Published in University of California, Berkeley, 2025

I won the Apple Design Competition for this Design!

Introduction

This project implements a 32-bit RISC-V core with a 3-stage pipeline, synchronous instruction/data memories, with minimal stalling and an integer cycles per instruction of 1. In addition to integer operations, the processor also supports floating point operations with a floating point CPI of slightly greater than 1. UART is used to interface the core with the real world. This RISC-V core was fully implemented on a PYNQ-Z1 board as shown in Figure 1.

Figure 1 : Project Overview

3 Stage Pipeline

The three stage pipeline is divided into three phases :

  • F : Instruction Fetch
  • DX : Decode and Execute
  • MW : Memory and Write-Back

Figure 2 shows the Block Diagram of our three stage pipeline with Floating Point Unit in parallel to the ALU. The Floating Point Unit (FPU) is pipelined with 2 stages for floating point addition and 3 stages for floating point multiplication and accumulation.

Figure 2 : Block Diagram of the three stage pipelined core

In the F stage, the IMEM, PC and pipeline register are clocked simultaneously. Between the DX and MW stage, the DMEM and pipeline registers are clocked together. Extensive forwarding is employed to ensure that ALU-ALU hazards, MEM-MEM hazards, MEM-ALU hazards and ALU-MEM hazards do not encounter any stalls. The PC Select Mux takes one of its input right from the output of the ALU. In case of a branch instruction, the ALU output is directly forwarded to the IMEM address, thus reducing any branch misprediction and having a resultant integer CPI of 1.

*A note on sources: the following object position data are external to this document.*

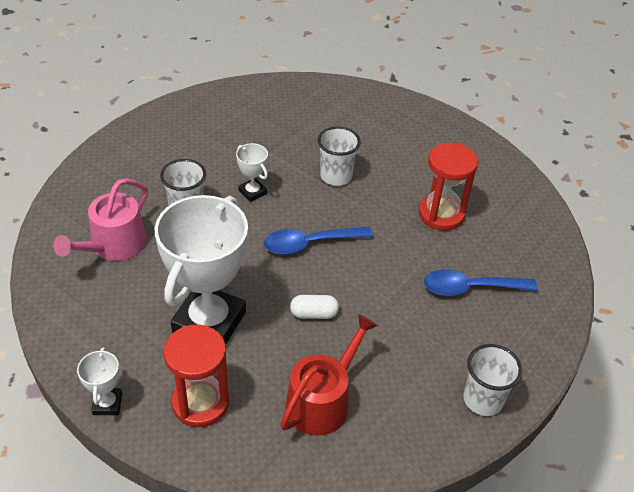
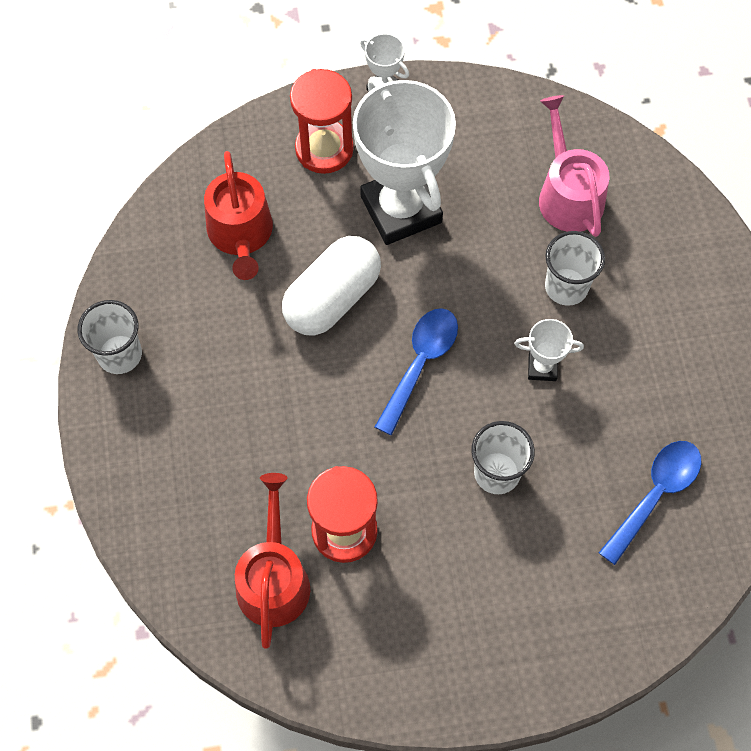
camera: 135 degrees right, 20 degrees up
(314, 314) = (332, 298): white capsule -> white capsule, size x2.06
(470, 288) = (230, 462): blue spoon -> blue spoon (655, 495)
(500, 226) = (273, 578): none -> red watering can

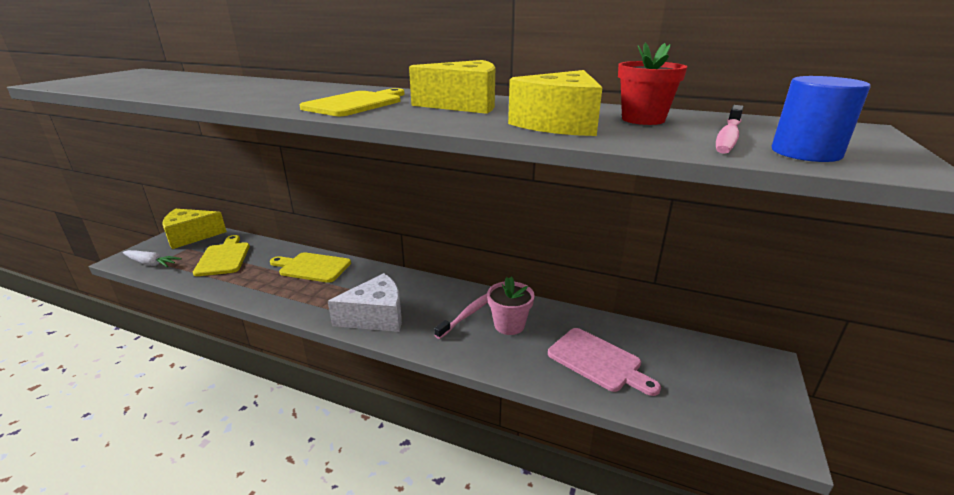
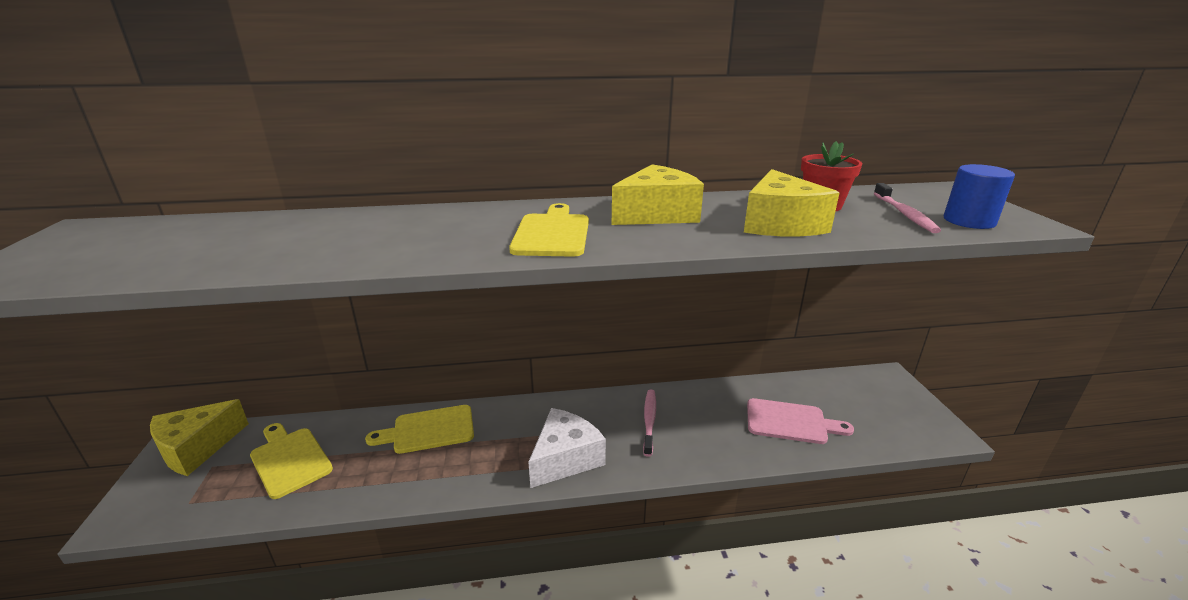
camera: 30 degrees left, 0 degrees up
(151, 263) = (178, 508): white carrot -> none
(509, 325) = (694, 417): pink flower pot -> none

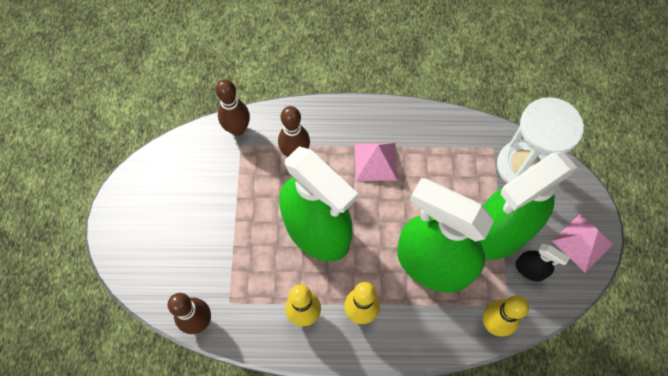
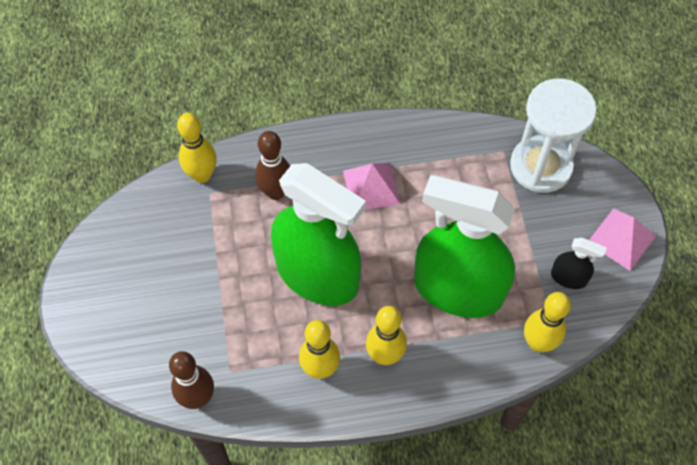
camera: 10 degrees left, 5 degrees down
(237, 129) = (202, 175): brown bowling pin -> yellow bowling pin
(499, 232) = (527, 242): green spray bottle -> none

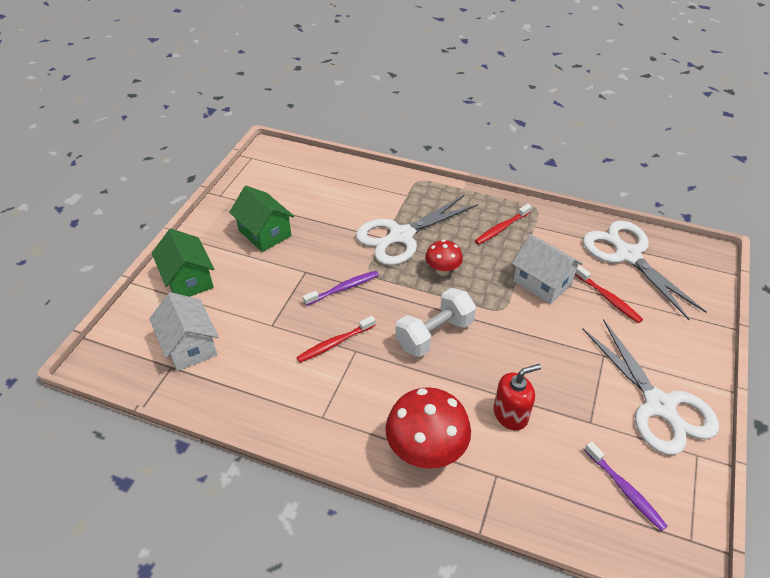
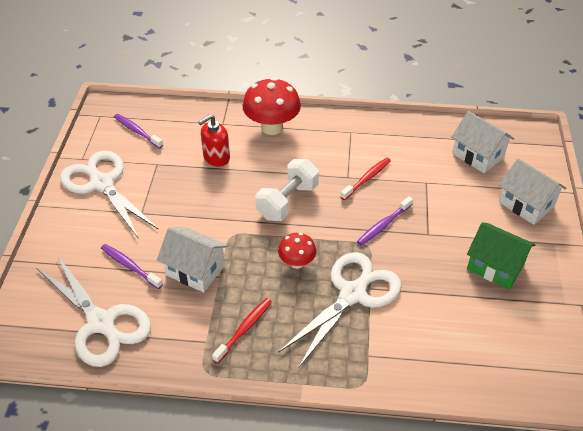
camera: 165 degrees right, 0 degrees up
(188, 280) = (526, 204): green house -> white house
(608, 298) = (130, 266): red toothbrush -> purple toothbrush

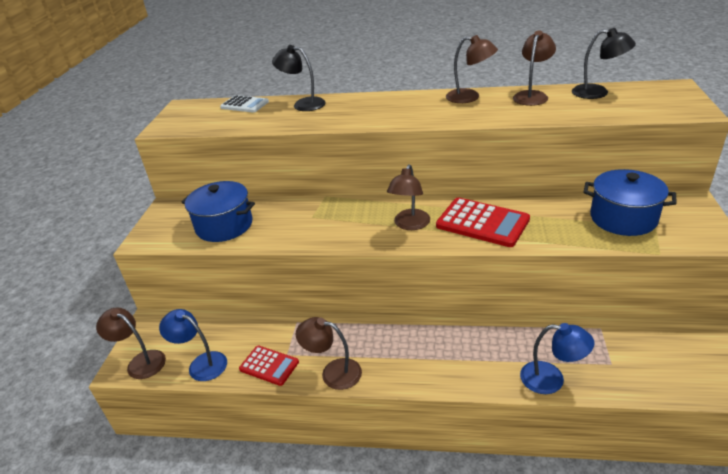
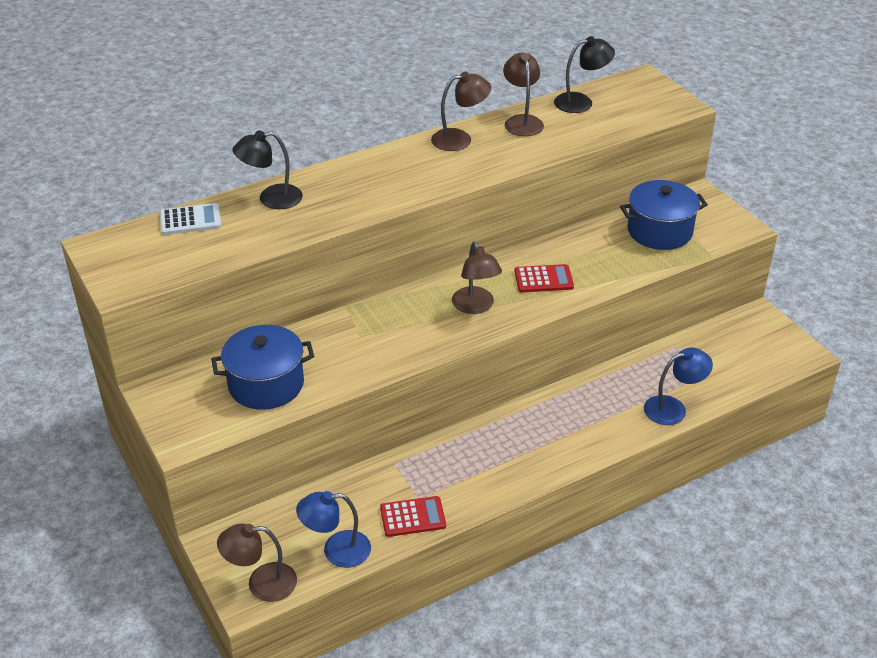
camera: 40 degrees left, 5 degrees up
(333, 372) = (483, 492): brown lamp -> none
(482, 223) = (543, 279): red calculator -> red calculator, size x0.61

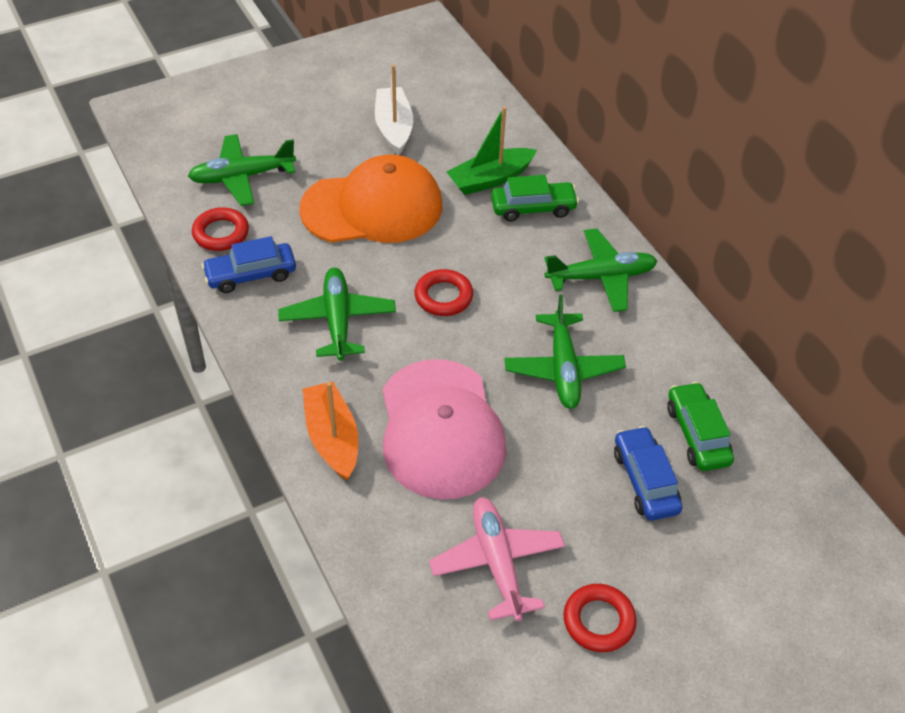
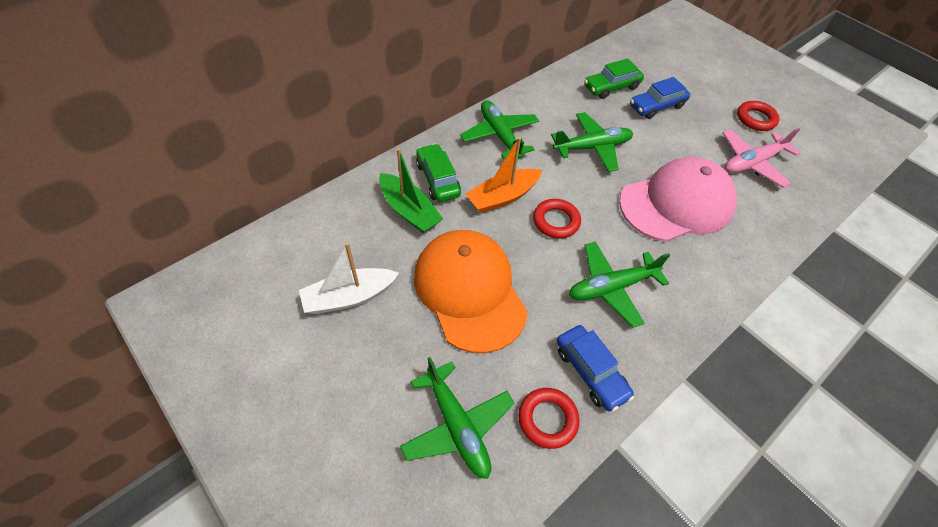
camera: 105 degrees left, 5 degrees up
(332, 438) = (721, 264): orange boat -> orange boat (502, 197)

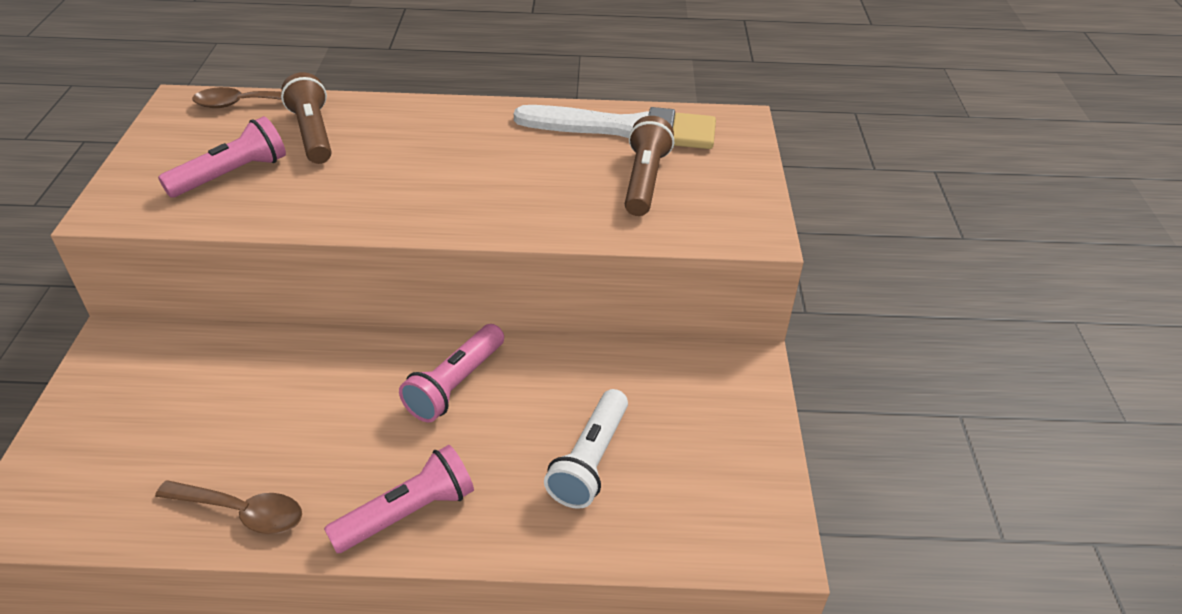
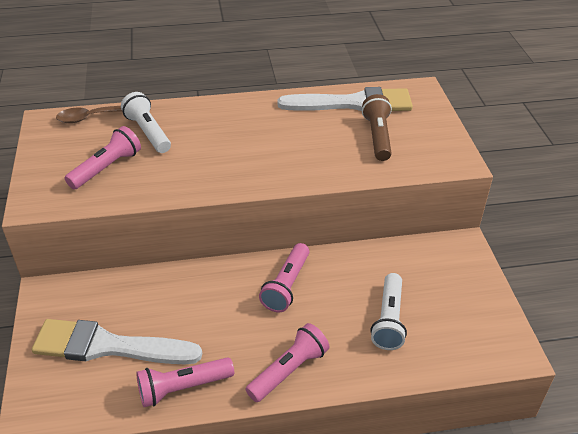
camera: 10 degrees left, 0 degrees up
(163, 432) = (108, 346): none -> white brush
(242, 512) = (183, 388): brown spoon -> pink flashlight
(313, 133) = (148, 132): brown flashlight -> white flashlight

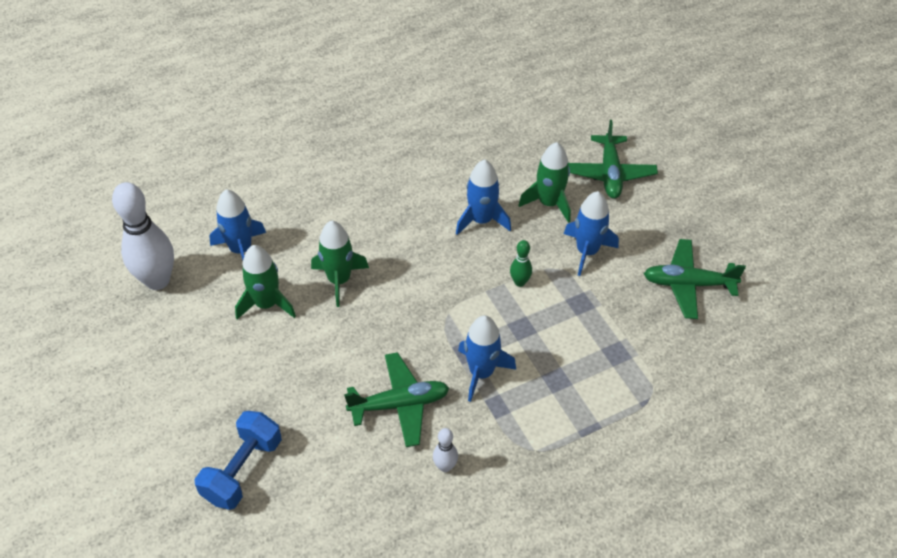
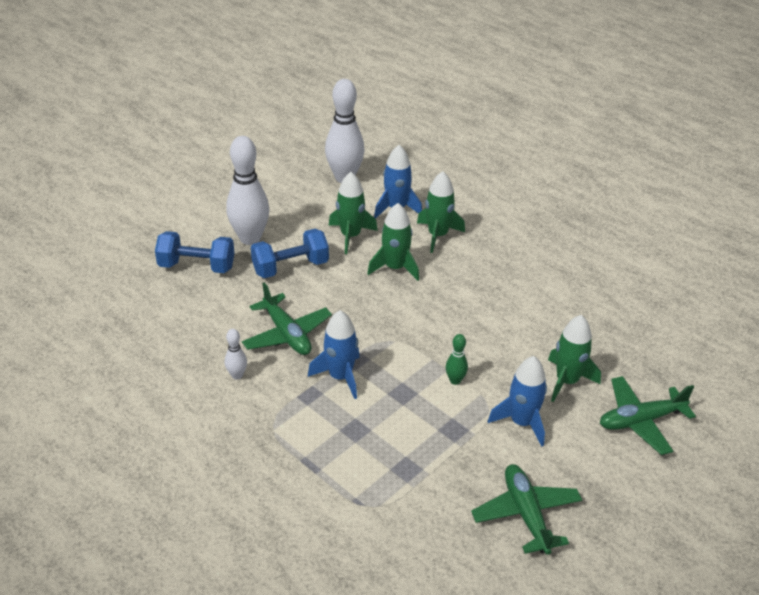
camera: 70 degrees right, 10 degrees down
(219, 402) = (250, 238): none -> white bowling pin
(292, 374) = (290, 267): none -> blue dumbbell
(305, 229) = (437, 235): none -> green rocket
(481, 220) = (514, 338): blue rocket -> none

Due to the long critical path of the floating point unit, it has been pipelined to 2 stages for floating point addition and 3 stages for floating point multiplication and accumulation to ensure high frequency of operation.

Memory Mapped IO

A memory mapped IO is used to map the different memory locations to IMEM, BIOS, DMEM and UART modules. Figure 3 shows the MMIO mapping of the RISC-V core.

Figure 3 : Memory Mapped IO

Resource Utilization

FPGA Usage

FPGA ResourceNo. of Units
LUTs2589
SLICE registers567
BRAMs34
DSP Blocks2

Critical Path

The timing of the critical path is 15.744 ns.

Results

ParameterValue
Integer CPI (mmult)1
Integer CPI (bdd)1
Floating Point CPI (fpmmult)1.33
Clock Frequency62 MHz
Cost4138844
Figure of Merit (FoM)22.96

The achieved Figure of Merit (FoM) is 22.96!